How to Identify Technostress Before It Spreads
Technostress can catch you off guard at any time. Unlike a sprained wrist or a clear injury, the signs of technostress are subtle. This is why people often ignore them.
Watch for Digital Withdrawal
When an employee who frequently responds quickly on messaging apps suddenly goes silent, it can be a warning sign. They may do the following:
Stop joining group chats
Attend video calls without turning on their camera
Say very little
This behaviour, known as digital withdrawal, shows that the person might be avoiding the tools causing them stress. This silence is a sign of excessive technology use and shows a larger global problem: people are feeling less connected at work.
A 2026 Gallup report found that global employee engagement dropped to 20% in 2025. When employees start to feel less connected to their work, digital silence is often one of the first signs of disengagement.
Notice the Drop in Output Despite High Activity
This situation might be surprising.
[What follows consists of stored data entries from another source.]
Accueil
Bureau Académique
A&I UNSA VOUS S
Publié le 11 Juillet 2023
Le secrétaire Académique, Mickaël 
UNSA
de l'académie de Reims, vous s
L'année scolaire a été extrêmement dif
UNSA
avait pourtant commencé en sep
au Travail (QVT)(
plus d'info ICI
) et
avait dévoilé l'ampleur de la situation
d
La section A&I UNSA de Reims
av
An employee seems busy and is always online. But, their actual work output has dropped. This usually indicates that they are overwhelmed with too much digital information, making it harder for them to do meaningful work.
Listen for Frustration Around New Tools
Does your team react negatively every time a new platform is introduced? It’s normal to feel some resistance. However, if frustration continues, it might mean that the pace of change is too fast for people to adapt.
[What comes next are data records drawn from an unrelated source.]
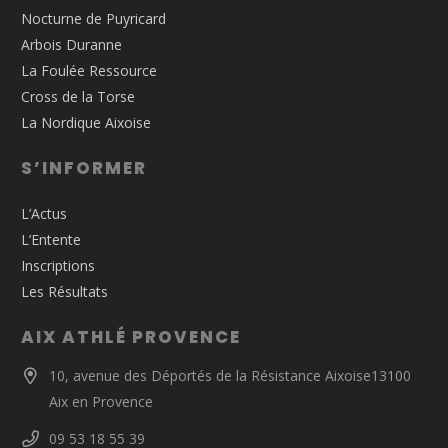
Nocturne de Puyricard
Arbois Duranne
La Foulée Ressource
Cross de la Torse
La Nordique Aixoise
S’INFORMER
L’Actus
L’Entente
Inscriptions
Les Résultats
AIX ATHLÉ PROVENCE
10, avenue des Déportés de la Résistance Aixoise13100
Aix en Provence
09 53 18 55 39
The pressure to keep up with updates, migrations, or new features can build up over time and create stress.
Look at Meeting Participation
People are feeling tired from video calls. When cameras are off, and there is little input from often vocal participants, it illustrates signs of meeting fatigue linked to screen time. Interacting through screens changes how you talk. You lose something important, and people can feel it in their bodies.
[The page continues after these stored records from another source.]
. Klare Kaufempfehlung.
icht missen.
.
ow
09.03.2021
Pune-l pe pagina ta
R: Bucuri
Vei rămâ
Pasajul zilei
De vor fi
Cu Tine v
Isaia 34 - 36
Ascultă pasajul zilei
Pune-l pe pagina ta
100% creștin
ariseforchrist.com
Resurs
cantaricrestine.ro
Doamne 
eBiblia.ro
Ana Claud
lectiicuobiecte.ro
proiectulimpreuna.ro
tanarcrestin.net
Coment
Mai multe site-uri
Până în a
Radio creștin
How to Manage Technostress With Practical Policy
Finding the problem is only part of the job. Understanding how to reduce technostress means making actual changes, not wellness posters or generic advice, but policy shifts that change daily behaviour. Here’s how to manage technostress:
Introduce No-Email Windows
Set specific times during the day when people do not send or expect internal emails. Even a two-hour window in the morning allows everyone to focus on their work without worrying about an overflowing inbox. The relief this provides is almost instantaneous.
For an example of how protecting focused time works in practice, this visual guide takes you through building a deep work routine, showing the thinking behind blocking out distraction-free time during the working day.
Shift to Asynchronous Communication
Not every message requires a quick response. Encouraging a culture of asynchronous communication helps reduce the constant pressure to be available. Clearly explain the expected response times. A four-hour window for non-urgent messages is reasonable, respectful, and easy to understand.
Run a Digital Spring Clean
Try this practical exercise with your team. Bring everyone together, it can be virtual, and agree on which notifications to turn off, which tools are not useful anymore, and which recurring meetings are not needed. This gives everyone a say in their digital workspace, which helps reduce the feeling of being controlled by it.
Build Digital Wellbeing Into Risk Assessments
Employers must assess and address mental health risks under the Management of Health and Safety at Work Regulations. Digital overload is one such hazard. HR teams should officially:
Recognise technostress as a workplace risk
Identify which roles are most affected
Implement clear controls
Treating it with the same seriousness as a physical risk sends a clear message to your workforce.
Teams with a healthy relationship with technology perform better and maintain higher retention rates.Technostress harms well-being, so managing it well can give teams an advantage.
Start by making one small change this week, like setting a “no-email” time or doing a Digital Spring Clean, and build from there.